For context, I was recently helping to troubleshoot some odd behavior with a web server. The web developers had introduced quite a few new changes to help optimize a site and reduce loading times. These changes were properly tested on an identical staging site and only pushed to prod after thorough testing.
Unfortunately, moving the changes to the prod web server didn’t produce the expected results. The site was exhibiting some strange behavior. Additionally, the dev tools console was throwing unexplained errors and the speed optimizations didn’t seem to be working.
TL;DR #
Since the point of this post is about a curl trick I learned and not to bore you with details, I’ll get to the point. There was one difference between the staging and prod web servers – the web application firewall (WAF) in front of the origin web server. The WAF was also doing content caching and a simple flushing of the cache corrected all of the errors.
How does curl play into this?
When troubleshooting the issue, I was using curl to verify the site’s headers. Being aware of the WAF, I also wanted to check the origin server to validate that the headers were the same in both spots after the changes (spoiler alert, they weren’t).
My typical workflow would be to edit the hosts file to do the check against the origin server.
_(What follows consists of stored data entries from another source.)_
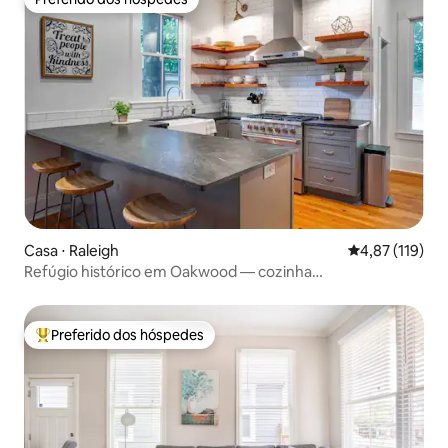
Preferido dos hóspedes
Casa ⋅ Raleigh
4,87 de uma av
4,87 (119)
Refúgio histórico em Oakwood — cozinha
profissional/bom para caminhadas
Preferido dos hóspedes
Entre os melhores preferidos dos hóspedes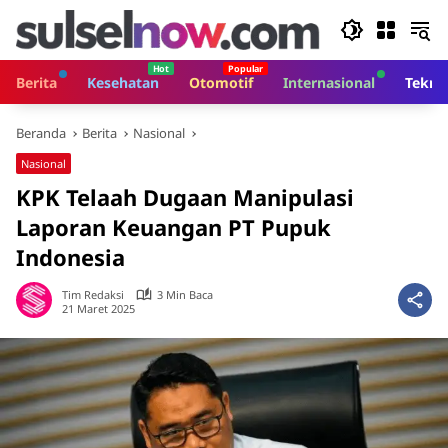
Langsung
ke
konten
Berita
Kesehatan
Otomotif
Internasional
Tekno
Beranda
Berita
Nasional
Nasional
KPK Telaah Dugaan Manipulasi
Laporan Keuangan PT Pupuk
Indonesia
Tim Redaksi
3 Min Baca
21 Maret 2025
But whether out of laziness, curiosity, or a mix of both, I had the random thought, “I wonder if I can do this with curl?”
The Curl “Trick” #
As it turns out, the --resolve
flag exists for this very reason.
If we have a typical curl command of…
curl -X HEAD -i https://example.com
we can instead use the resolve flag to tell curl to ignore DNS and use a different IP like this…
curl -X HEAD -i --resolve example.com:443:192.0.2.1 https://example.com
…where the resolve parameters are in the format of <host>:<port>:<ip>
.
Maybe calling this a trick is a bit of a stretch since it’s quite literally in the man page. Regardless, this is a new-to-me, handy tool that I’ll likely be using again soon.